Should Marge have a gay male friend?
Well, she’s getting one.
How did that happen? Well, Mr. Burns was out of town for a hunting expedition where he and other very rich people shot heavily tranquilized quails. Homer, needing a parking space, used Burns’. Then he decided that meant he could use all of Burns’ stuff, which mostly amounted to trying on the old man’s much tighter clothes. Finally Homer forgets himself and Burns catches the lout in the old man’s office. Naturally, that means hitting the button for the trap door.
And that was a problem because the trap door is being renovated. Homer falls down pretty far, hitting all kinds of things along the way, and ends up in a body cast.
See, that’s where the gay friend comes in. Burns’ trap door wasn’t up to code, and that was ignored thanks to it being grandfathered in during the Reagan years, but renovate the thing and now it has to meet safety requirements, up to and including being wide enough to be wheelchair accessible. That means Homer can sue, and that means sending Smithers to get Homer’s signature.

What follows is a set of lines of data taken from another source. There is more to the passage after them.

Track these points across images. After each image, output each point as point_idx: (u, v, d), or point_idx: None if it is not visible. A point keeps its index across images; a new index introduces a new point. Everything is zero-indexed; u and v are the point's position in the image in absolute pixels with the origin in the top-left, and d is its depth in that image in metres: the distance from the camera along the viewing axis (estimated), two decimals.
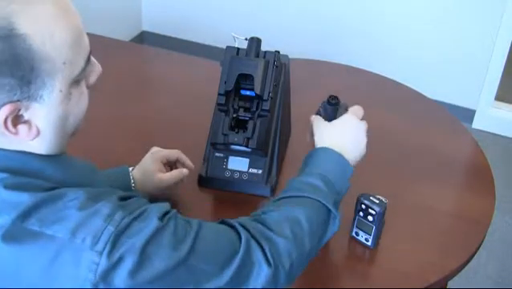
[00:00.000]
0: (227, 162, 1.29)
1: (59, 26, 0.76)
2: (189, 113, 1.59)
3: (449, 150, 1.51)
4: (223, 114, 1.27)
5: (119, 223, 0.76)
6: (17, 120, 0.76)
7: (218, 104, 1.28)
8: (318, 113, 1.15)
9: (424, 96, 1.74)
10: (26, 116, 0.77)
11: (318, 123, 1.13)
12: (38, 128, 0.78)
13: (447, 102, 2.84)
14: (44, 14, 0.75)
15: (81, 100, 0.83)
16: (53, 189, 0.78)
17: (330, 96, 1.13)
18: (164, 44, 3.32)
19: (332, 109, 1.14)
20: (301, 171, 1.04)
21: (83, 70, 0.80)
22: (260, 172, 1.28)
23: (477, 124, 2.98)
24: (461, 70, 2.91)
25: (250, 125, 1.26)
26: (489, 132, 2.95)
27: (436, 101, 1.77)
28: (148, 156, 1.24)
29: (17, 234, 0.74)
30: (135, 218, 0.78)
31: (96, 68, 0.86)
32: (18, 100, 0.75)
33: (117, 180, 1.16)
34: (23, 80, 0.74)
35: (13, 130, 0.76)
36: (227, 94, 1.27)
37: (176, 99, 1.66)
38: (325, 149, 1.05)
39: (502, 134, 2.95)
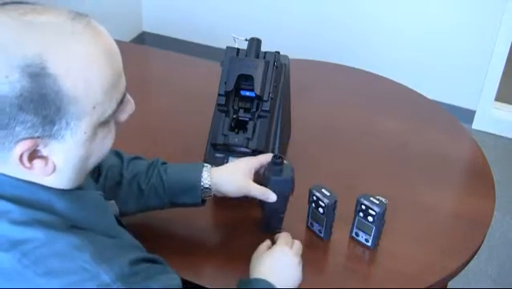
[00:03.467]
0: (227, 163, 1.29)
1: (97, 70, 0.72)
2: (189, 113, 1.59)
3: (448, 150, 1.51)
4: (223, 114, 1.28)
5: None
6: (34, 154, 0.73)
7: (218, 105, 1.28)
8: (264, 172, 1.16)
9: (424, 96, 1.74)
10: (45, 152, 0.73)
11: (261, 250, 1.11)
12: (55, 164, 0.75)
13: (447, 102, 2.84)
14: (82, 55, 0.71)
15: (107, 140, 0.79)
16: (61, 226, 0.75)
17: (274, 156, 1.13)
18: (165, 45, 3.32)
19: (278, 169, 1.13)
20: None
21: (114, 112, 0.77)
22: (260, 172, 1.27)
23: (477, 124, 2.98)
24: (461, 70, 2.91)
25: (250, 126, 1.26)
26: (489, 133, 2.95)
27: (436, 101, 1.77)
28: (241, 160, 1.19)
29: (10, 272, 0.73)
30: None
31: (129, 106, 0.81)
32: (38, 137, 0.71)
33: (188, 175, 1.14)
34: (46, 120, 0.70)
35: (28, 165, 0.73)
36: (227, 94, 1.27)
37: (176, 100, 1.66)
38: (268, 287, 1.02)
39: (502, 135, 2.95)
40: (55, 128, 0.71)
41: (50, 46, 0.69)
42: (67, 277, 0.72)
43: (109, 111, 0.75)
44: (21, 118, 0.69)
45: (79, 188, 0.82)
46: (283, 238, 1.12)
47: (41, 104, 0.69)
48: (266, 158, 1.17)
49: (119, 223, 0.95)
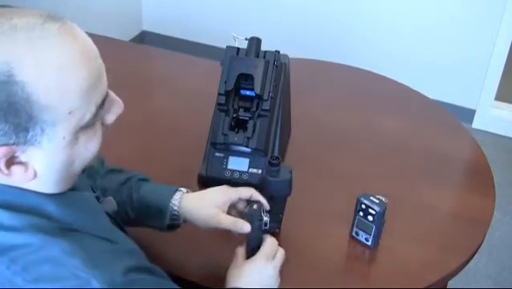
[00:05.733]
0: (227, 162, 1.29)
1: (70, 74, 0.69)
2: (189, 113, 1.59)
3: (449, 150, 1.51)
4: (223, 114, 1.28)
5: None
6: (12, 161, 0.71)
7: (218, 104, 1.28)
8: (262, 173, 1.12)
9: (424, 96, 1.74)
10: (23, 158, 0.71)
11: (237, 259, 1.04)
12: (36, 170, 0.73)
13: (447, 102, 2.84)
14: (53, 61, 0.68)
15: (91, 143, 0.75)
16: (53, 230, 0.73)
17: (272, 157, 1.11)
18: (165, 44, 3.32)
19: (275, 170, 1.10)
20: None
21: (95, 116, 0.73)
22: (260, 172, 1.27)
23: (477, 124, 2.98)
24: (461, 70, 2.91)
25: (250, 125, 1.26)
26: (489, 132, 2.95)
27: (436, 101, 1.77)
28: (218, 189, 1.10)
29: (1, 280, 0.71)
30: None
31: (116, 107, 0.79)
32: (14, 144, 0.69)
33: (158, 197, 1.07)
34: (19, 127, 0.68)
35: (6, 171, 0.71)
36: (227, 94, 1.27)
37: (176, 99, 1.66)
38: None
39: (502, 134, 2.95)
40: (30, 134, 0.69)
41: (18, 53, 0.66)
42: (57, 284, 0.71)
43: (88, 116, 0.72)
44: None
45: (71, 188, 0.80)
46: (266, 248, 1.02)
47: (11, 112, 0.67)
48: (245, 192, 1.09)
49: (119, 225, 0.93)
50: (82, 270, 0.71)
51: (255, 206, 1.04)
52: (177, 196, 1.08)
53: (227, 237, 1.23)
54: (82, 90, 0.70)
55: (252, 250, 1.05)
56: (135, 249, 0.85)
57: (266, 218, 1.04)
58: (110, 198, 1.01)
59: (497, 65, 2.81)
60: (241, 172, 1.28)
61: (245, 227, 1.02)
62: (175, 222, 1.08)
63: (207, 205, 1.06)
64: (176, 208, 1.07)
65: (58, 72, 0.68)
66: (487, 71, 2.85)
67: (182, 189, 1.10)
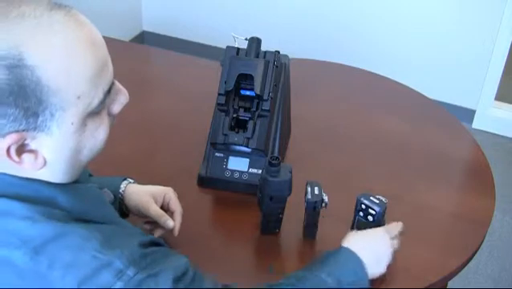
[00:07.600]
0: (227, 162, 1.29)
1: (78, 59, 0.71)
2: (189, 113, 1.59)
3: (448, 150, 1.51)
4: (223, 114, 1.28)
5: (130, 280, 0.73)
6: (22, 148, 0.72)
7: (218, 104, 1.28)
8: (261, 173, 1.14)
9: (424, 96, 1.74)
10: (33, 145, 0.73)
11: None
12: (45, 158, 0.74)
13: (447, 102, 2.84)
14: (61, 45, 0.70)
15: (99, 131, 0.77)
16: (66, 219, 0.75)
17: (272, 157, 1.11)
18: (165, 44, 3.32)
19: (275, 170, 1.11)
20: (322, 264, 1.00)
21: (102, 102, 0.75)
22: (260, 172, 1.28)
23: (477, 124, 2.98)
24: (461, 70, 2.91)
25: (250, 125, 1.26)
26: (489, 132, 2.95)
27: (436, 101, 1.77)
28: (161, 187, 1.16)
29: (23, 270, 0.72)
30: (148, 276, 0.74)
31: (121, 97, 0.80)
32: (24, 130, 0.71)
33: (110, 186, 1.10)
34: (29, 112, 0.70)
35: (16, 159, 0.72)
36: (227, 94, 1.27)
37: (176, 99, 1.66)
38: (354, 257, 1.02)
39: (502, 134, 2.95)
40: (40, 119, 0.71)
41: (27, 38, 0.68)
42: (81, 269, 0.72)
43: (96, 102, 0.74)
44: (2, 111, 0.69)
45: (76, 181, 0.82)
46: (391, 225, 1.11)
47: (21, 96, 0.68)
48: (176, 205, 1.13)
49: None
50: (101, 252, 0.73)
51: (316, 189, 1.13)
52: (124, 183, 1.14)
53: (226, 238, 1.23)
54: (89, 74, 0.72)
55: (307, 226, 1.17)
56: (138, 229, 0.88)
57: (326, 198, 1.14)
58: (105, 190, 1.04)
59: (497, 65, 2.82)
60: (241, 173, 1.29)
61: (168, 223, 1.09)
62: (122, 207, 1.13)
63: (143, 193, 1.12)
64: (121, 191, 1.12)
65: (66, 56, 0.70)
66: (487, 71, 2.85)
67: (130, 179, 1.15)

At home, Homer’s having a pretty good time. Marge set up a mobile for him of his favorite things, like beer and a photo of Moe, and he even has some sound-dampening headphones to drown out Grampa. Heck, the idea of suing never even entered Homer’s mind until Smithers showed up with the waiver.

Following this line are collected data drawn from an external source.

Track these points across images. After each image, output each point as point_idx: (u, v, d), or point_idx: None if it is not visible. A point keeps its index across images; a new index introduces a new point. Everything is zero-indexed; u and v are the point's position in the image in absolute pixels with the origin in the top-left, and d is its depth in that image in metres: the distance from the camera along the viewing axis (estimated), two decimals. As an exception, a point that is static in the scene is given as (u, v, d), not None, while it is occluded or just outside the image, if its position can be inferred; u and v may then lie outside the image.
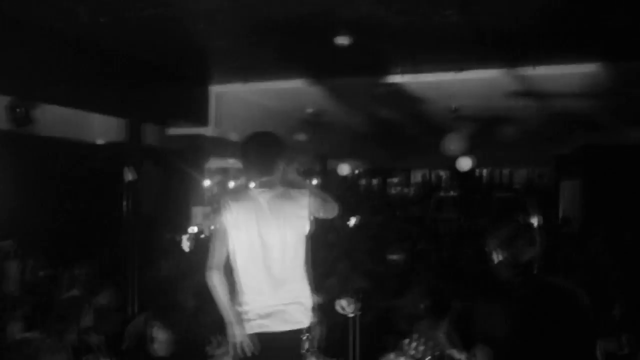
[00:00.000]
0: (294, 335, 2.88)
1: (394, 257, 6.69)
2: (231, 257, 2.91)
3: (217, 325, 3.38)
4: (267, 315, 2.87)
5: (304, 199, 2.93)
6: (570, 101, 7.03)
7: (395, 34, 4.24)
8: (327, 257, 7.13)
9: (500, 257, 2.42)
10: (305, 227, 2.93)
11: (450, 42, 4.53)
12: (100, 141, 6.68)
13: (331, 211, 3.04)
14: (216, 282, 2.91)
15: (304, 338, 2.90)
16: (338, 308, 4.42)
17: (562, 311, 2.25)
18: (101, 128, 6.53)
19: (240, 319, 2.89)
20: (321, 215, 3.01)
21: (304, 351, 2.91)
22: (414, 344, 2.68)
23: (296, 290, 2.91)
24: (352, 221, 13.86)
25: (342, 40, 4.22)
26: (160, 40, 4.47)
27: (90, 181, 6.59)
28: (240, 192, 3.03)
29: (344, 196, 19.10)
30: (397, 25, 4.03)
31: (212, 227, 3.05)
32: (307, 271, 2.98)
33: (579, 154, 10.53)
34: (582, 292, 2.33)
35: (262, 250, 2.88)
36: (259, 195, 2.91)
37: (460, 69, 5.45)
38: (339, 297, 4.55)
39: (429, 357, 2.61)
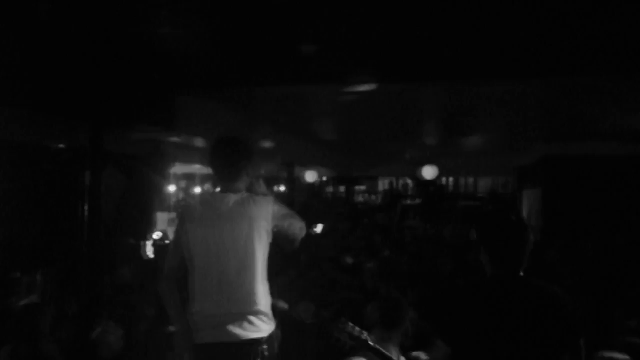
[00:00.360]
0: (246, 347, 2.74)
1: (348, 260, 6.77)
2: (187, 263, 2.83)
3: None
4: (218, 325, 2.75)
5: (267, 206, 2.85)
6: (530, 113, 7.20)
7: (359, 43, 4.28)
8: (292, 263, 7.14)
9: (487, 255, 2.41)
10: (266, 234, 2.83)
11: (415, 52, 4.60)
12: (60, 145, 6.55)
13: (298, 229, 2.94)
14: (165, 290, 2.84)
15: (259, 350, 2.75)
16: (295, 314, 4.42)
17: (547, 311, 2.25)
18: (61, 131, 6.40)
19: (188, 329, 2.80)
20: (288, 232, 2.89)
21: None
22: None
23: (252, 300, 2.77)
24: (319, 228, 13.91)
25: (307, 48, 4.24)
26: (123, 42, 4.41)
27: (50, 186, 6.46)
28: (201, 198, 2.98)
29: (311, 203, 19.17)
30: (361, 35, 4.08)
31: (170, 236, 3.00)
32: (267, 279, 2.87)
33: (540, 164, 10.79)
34: (566, 294, 2.35)
35: (218, 256, 2.78)
36: (220, 200, 2.85)
37: (425, 79, 5.53)
38: (298, 304, 4.56)
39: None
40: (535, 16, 3.68)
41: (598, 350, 3.38)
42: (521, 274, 2.36)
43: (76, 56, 4.64)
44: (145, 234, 8.32)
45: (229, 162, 2.90)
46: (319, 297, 5.19)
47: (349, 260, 7.08)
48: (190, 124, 6.34)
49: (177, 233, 2.88)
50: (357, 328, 2.75)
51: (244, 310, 2.76)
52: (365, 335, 2.73)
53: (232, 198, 2.85)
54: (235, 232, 2.80)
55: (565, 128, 8.58)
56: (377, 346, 2.74)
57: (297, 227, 2.94)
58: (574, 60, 4.75)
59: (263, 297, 2.82)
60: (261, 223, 2.81)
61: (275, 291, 3.06)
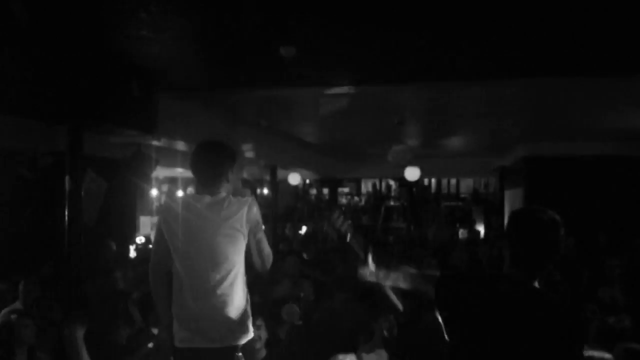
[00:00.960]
0: (224, 353, 2.74)
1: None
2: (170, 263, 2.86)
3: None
4: (196, 330, 2.75)
5: (242, 206, 2.84)
6: (512, 114, 7.29)
7: (340, 45, 4.30)
8: (277, 265, 7.14)
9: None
10: (242, 236, 2.83)
11: (396, 54, 4.63)
12: (39, 150, 6.47)
13: (269, 249, 2.96)
14: (152, 284, 2.89)
15: (237, 356, 2.75)
16: (284, 315, 4.44)
17: (550, 322, 2.14)
18: (40, 136, 6.33)
19: (170, 324, 2.81)
20: (260, 244, 2.92)
21: None
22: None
23: (229, 303, 2.76)
24: (303, 230, 13.92)
25: (287, 51, 4.25)
26: (101, 45, 4.39)
27: (29, 192, 6.38)
28: (181, 199, 2.97)
29: (295, 206, 19.17)
30: (342, 37, 4.09)
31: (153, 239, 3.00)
32: (245, 283, 2.87)
33: (521, 165, 10.92)
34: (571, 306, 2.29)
35: (194, 258, 2.78)
36: (198, 201, 2.85)
37: (405, 81, 5.57)
38: (284, 304, 4.58)
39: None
40: (514, 17, 3.72)
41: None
42: (536, 284, 2.22)
43: (54, 60, 4.60)
44: (129, 239, 8.25)
45: (209, 166, 2.92)
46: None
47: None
48: (172, 127, 6.31)
49: (158, 232, 2.90)
50: (347, 222, 2.84)
51: (220, 316, 2.75)
52: (347, 227, 2.82)
53: (209, 199, 2.86)
54: (208, 233, 2.79)
55: (546, 129, 8.70)
56: (355, 246, 2.79)
57: (267, 247, 2.96)
58: (554, 61, 4.82)
59: (240, 302, 2.81)
60: (235, 224, 2.80)
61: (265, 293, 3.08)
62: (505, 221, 2.44)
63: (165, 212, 2.90)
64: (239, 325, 2.80)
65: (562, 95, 6.16)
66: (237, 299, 2.80)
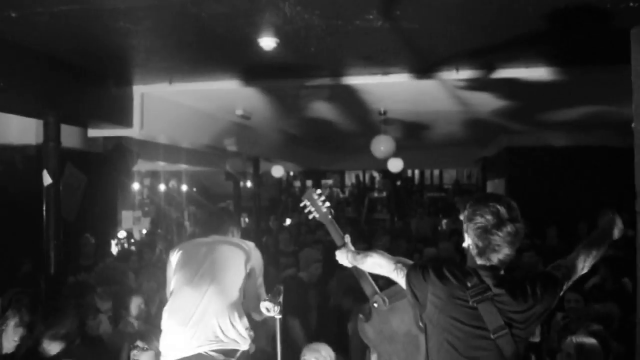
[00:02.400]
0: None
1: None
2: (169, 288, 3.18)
3: (138, 335, 3.55)
4: (186, 341, 2.96)
5: (247, 248, 3.23)
6: (493, 105, 7.31)
7: (320, 37, 4.27)
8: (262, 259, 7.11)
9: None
10: (242, 275, 3.12)
11: (375, 46, 4.61)
12: (16, 143, 6.35)
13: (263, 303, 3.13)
14: None
15: None
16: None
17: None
18: (17, 129, 6.22)
19: None
20: (259, 290, 3.27)
21: None
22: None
23: (224, 336, 2.98)
24: (288, 222, 13.90)
25: (268, 43, 4.21)
26: (78, 38, 4.30)
27: (7, 185, 6.26)
28: (189, 241, 3.44)
29: (279, 198, 19.13)
30: (321, 29, 4.06)
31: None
32: (242, 317, 3.13)
33: (503, 155, 11.00)
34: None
35: (193, 292, 3.01)
36: (203, 240, 3.27)
37: (386, 72, 5.55)
38: (264, 299, 4.55)
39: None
40: (492, 9, 3.72)
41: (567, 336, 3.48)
42: (502, 272, 2.25)
43: (31, 53, 4.51)
44: (110, 233, 8.16)
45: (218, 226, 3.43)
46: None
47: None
48: (154, 120, 6.23)
49: (167, 272, 3.28)
50: (326, 202, 2.93)
51: (215, 347, 2.98)
52: (327, 208, 2.93)
53: (214, 238, 3.31)
54: (212, 272, 3.10)
55: (527, 120, 8.76)
56: (334, 223, 2.91)
57: (263, 298, 3.18)
58: (535, 53, 4.84)
59: (234, 336, 3.05)
60: (239, 265, 3.15)
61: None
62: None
63: (172, 256, 3.26)
64: (233, 333, 3.07)
65: (542, 87, 6.19)
66: (235, 332, 3.06)
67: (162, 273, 3.84)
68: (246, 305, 3.18)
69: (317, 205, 2.93)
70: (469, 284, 2.18)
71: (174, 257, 3.19)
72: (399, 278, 2.39)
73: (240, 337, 3.02)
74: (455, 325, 2.18)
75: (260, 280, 3.24)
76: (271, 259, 7.33)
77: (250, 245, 3.30)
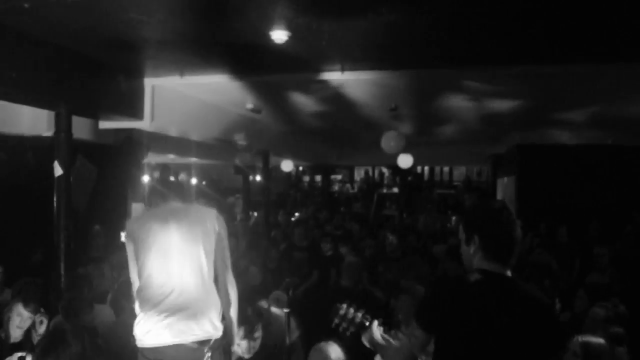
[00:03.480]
0: (192, 349, 2.89)
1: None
2: (138, 269, 3.06)
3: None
4: (163, 327, 2.90)
5: (211, 213, 3.15)
6: (504, 102, 7.26)
7: (332, 31, 4.25)
8: (272, 253, 7.13)
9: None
10: (211, 240, 3.06)
11: (387, 41, 4.58)
12: (28, 134, 6.39)
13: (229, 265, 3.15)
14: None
15: (205, 353, 2.89)
16: (272, 302, 4.42)
17: (534, 316, 2.18)
18: (29, 121, 6.25)
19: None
20: (224, 253, 3.17)
21: None
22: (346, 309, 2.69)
23: (198, 303, 2.95)
24: (295, 217, 13.90)
25: (279, 36, 4.19)
26: (89, 29, 4.31)
27: (18, 176, 6.31)
28: (146, 210, 3.32)
29: (288, 193, 19.14)
30: (333, 23, 4.04)
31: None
32: (215, 284, 3.09)
33: (514, 153, 10.93)
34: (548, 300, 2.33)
35: (162, 260, 2.96)
36: (164, 208, 3.15)
37: (396, 67, 5.52)
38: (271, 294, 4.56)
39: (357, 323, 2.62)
40: (505, 4, 3.69)
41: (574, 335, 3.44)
42: (509, 273, 2.26)
43: (43, 43, 4.52)
44: (119, 225, 8.20)
45: (181, 191, 3.32)
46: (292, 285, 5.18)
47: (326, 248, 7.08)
48: (164, 113, 6.24)
49: (127, 244, 3.17)
50: (357, 314, 2.69)
51: (189, 314, 2.94)
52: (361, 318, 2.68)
53: (175, 205, 3.17)
54: (178, 239, 3.02)
55: (538, 118, 8.69)
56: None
57: (229, 263, 3.19)
58: (548, 49, 4.79)
59: (209, 303, 3.03)
60: (205, 231, 3.07)
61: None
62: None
63: (131, 228, 3.16)
64: (209, 323, 2.98)
65: (557, 84, 6.13)
66: (208, 298, 3.03)
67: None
68: (217, 279, 3.15)
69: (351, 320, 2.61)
70: None
71: (136, 232, 3.06)
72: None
73: (213, 326, 2.99)
74: None
75: (225, 242, 3.17)
76: (284, 253, 7.35)
77: (210, 209, 3.22)
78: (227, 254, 3.18)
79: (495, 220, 2.28)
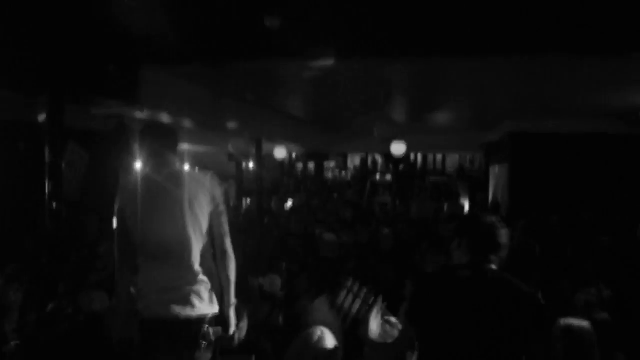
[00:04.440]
0: (188, 324, 2.80)
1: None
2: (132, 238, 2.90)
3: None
4: (160, 300, 2.80)
5: (205, 179, 2.96)
6: (497, 91, 7.27)
7: (326, 16, 4.22)
8: (264, 240, 7.15)
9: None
10: (205, 206, 2.89)
11: (383, 27, 4.56)
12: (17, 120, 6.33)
13: (226, 232, 2.98)
14: (122, 270, 2.93)
15: (202, 329, 2.80)
16: (266, 285, 4.44)
17: (514, 306, 2.33)
18: (19, 106, 6.19)
19: (129, 299, 2.87)
20: (222, 227, 2.97)
21: (204, 342, 2.80)
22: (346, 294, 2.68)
23: (194, 275, 2.84)
24: (289, 204, 13.91)
25: (272, 21, 4.17)
26: (82, 14, 4.27)
27: (7, 163, 6.26)
28: (138, 174, 3.05)
29: (281, 180, 19.13)
30: (327, 8, 4.02)
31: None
32: (210, 256, 2.94)
33: (507, 141, 10.95)
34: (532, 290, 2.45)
35: (159, 230, 2.83)
36: (155, 175, 2.91)
37: (393, 55, 5.50)
38: (266, 277, 4.57)
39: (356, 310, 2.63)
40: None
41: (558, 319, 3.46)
42: (494, 266, 2.45)
43: (35, 30, 4.47)
44: (111, 212, 8.17)
45: (157, 148, 2.97)
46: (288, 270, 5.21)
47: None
48: (157, 99, 6.20)
49: (117, 209, 2.96)
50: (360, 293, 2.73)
51: (185, 286, 2.82)
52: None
53: (168, 170, 2.92)
54: (173, 206, 2.84)
55: (532, 106, 8.70)
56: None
57: (227, 229, 2.99)
58: (539, 38, 4.78)
59: (203, 277, 2.88)
60: (200, 198, 2.88)
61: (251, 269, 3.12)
62: (491, 198, 2.64)
63: (124, 188, 2.95)
64: (204, 297, 2.86)
65: (548, 73, 6.14)
66: (202, 271, 2.88)
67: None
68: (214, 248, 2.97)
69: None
70: None
71: (131, 205, 2.87)
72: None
73: (211, 300, 2.90)
74: None
75: (222, 208, 2.98)
76: (279, 240, 7.37)
77: (206, 174, 3.04)
78: (225, 220, 2.99)
79: (481, 224, 2.55)
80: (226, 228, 3.00)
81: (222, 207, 2.98)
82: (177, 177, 2.90)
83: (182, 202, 2.84)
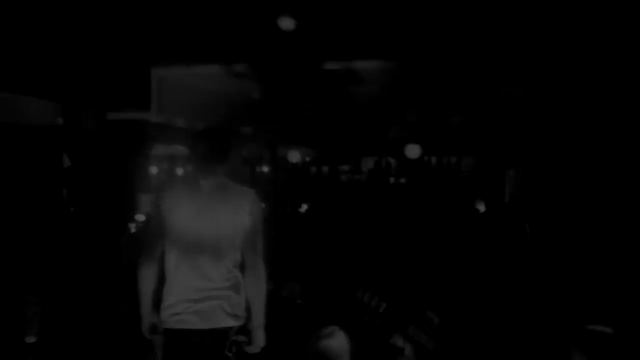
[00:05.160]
0: (215, 335, 2.77)
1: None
2: (165, 246, 2.83)
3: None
4: (189, 310, 2.76)
5: (248, 195, 2.89)
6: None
7: (340, 19, 4.21)
8: (278, 243, 7.13)
9: None
10: (244, 221, 2.83)
11: (394, 31, 4.54)
12: (35, 125, 6.38)
13: (260, 250, 2.93)
14: (143, 274, 2.84)
15: (229, 340, 2.78)
16: (285, 293, 4.43)
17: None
18: (36, 111, 6.24)
19: (153, 313, 2.83)
20: (256, 240, 2.91)
21: (229, 354, 2.77)
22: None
23: (225, 288, 2.80)
24: (304, 208, 13.88)
25: (287, 24, 4.16)
26: (96, 21, 4.29)
27: (27, 167, 6.31)
28: (182, 181, 2.97)
29: (295, 184, 19.08)
30: (341, 12, 4.00)
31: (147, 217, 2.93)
32: (241, 270, 2.90)
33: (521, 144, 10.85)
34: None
35: (195, 239, 2.76)
36: (201, 183, 2.84)
37: (405, 57, 5.48)
38: (285, 285, 4.56)
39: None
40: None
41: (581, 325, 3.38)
42: None
43: (51, 35, 4.51)
44: (128, 217, 8.22)
45: (213, 154, 2.87)
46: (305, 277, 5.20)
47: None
48: (169, 103, 6.23)
49: (155, 215, 2.86)
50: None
51: (216, 298, 2.78)
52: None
53: (213, 181, 2.85)
54: (213, 217, 2.79)
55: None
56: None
57: (261, 248, 2.93)
58: (554, 44, 4.74)
59: (235, 289, 2.85)
60: (239, 211, 2.83)
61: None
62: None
63: (164, 199, 2.85)
64: (233, 310, 2.83)
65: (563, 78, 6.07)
66: (235, 284, 2.85)
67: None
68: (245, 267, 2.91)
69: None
70: None
71: (172, 208, 2.78)
72: None
73: (238, 312, 2.86)
74: None
75: (259, 227, 2.90)
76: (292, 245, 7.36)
77: (249, 189, 2.94)
78: (260, 239, 2.92)
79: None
80: (260, 247, 2.94)
81: (260, 227, 2.92)
82: (223, 187, 2.86)
83: (226, 212, 2.80)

That is a bit on how these things roll.
As it is, Smithers is too demoralized to get Homer to sign anything, so he and Marge get to talking and it becomes rather emotionally fulfilling for both. Homer doesn’t mind either because that means Smithers meets Marge’s emotional needs and Homer gets the sex. It’s every man’s dream according to Homer.
Meanwhile, according to Lisa, the school bus needs a seating chart to cut down on chaos. She volunteers and the first day goes smoothly by sitting bullies away from nerds and Milhouse by himself. Then everything goes to hell on day two, ruining Lisa’s dreams of reorganizing everything at the school and making everyone’s lives her idea of better. Heck, it wasn’t even Bart’s fault. It just happened that everything went down the crapper as the bus went through a tunnel. But as Milhouse explained, the bus is the only refuge for much needed chaos between most people’s twin hellholes of school and home. Lisa learns no one likes a know-it-all and promptly forgets that by episode’s end.
But as for Homer, Burns is threatening to send Smithers to Chernobyl (because of course Burns owns that place too) unless Homer signs. By then, Homer has a lawyer he saw on TV (I miss Lionel Hutz), and he only changes his mind when he sees how devastated the loss of Smithers would be for Marge. But then he offers to take a fall off the courthouse steps for his disappointed lawyer, but that just ends up accidentally pulling Marge with him and then both are hit by a truck and put into traction. That actually allows Homer to learn how to talk to his wife. That’s sweet.
Not so sweet is having Grampa serve them very hot soup until the casts come off. Yikes!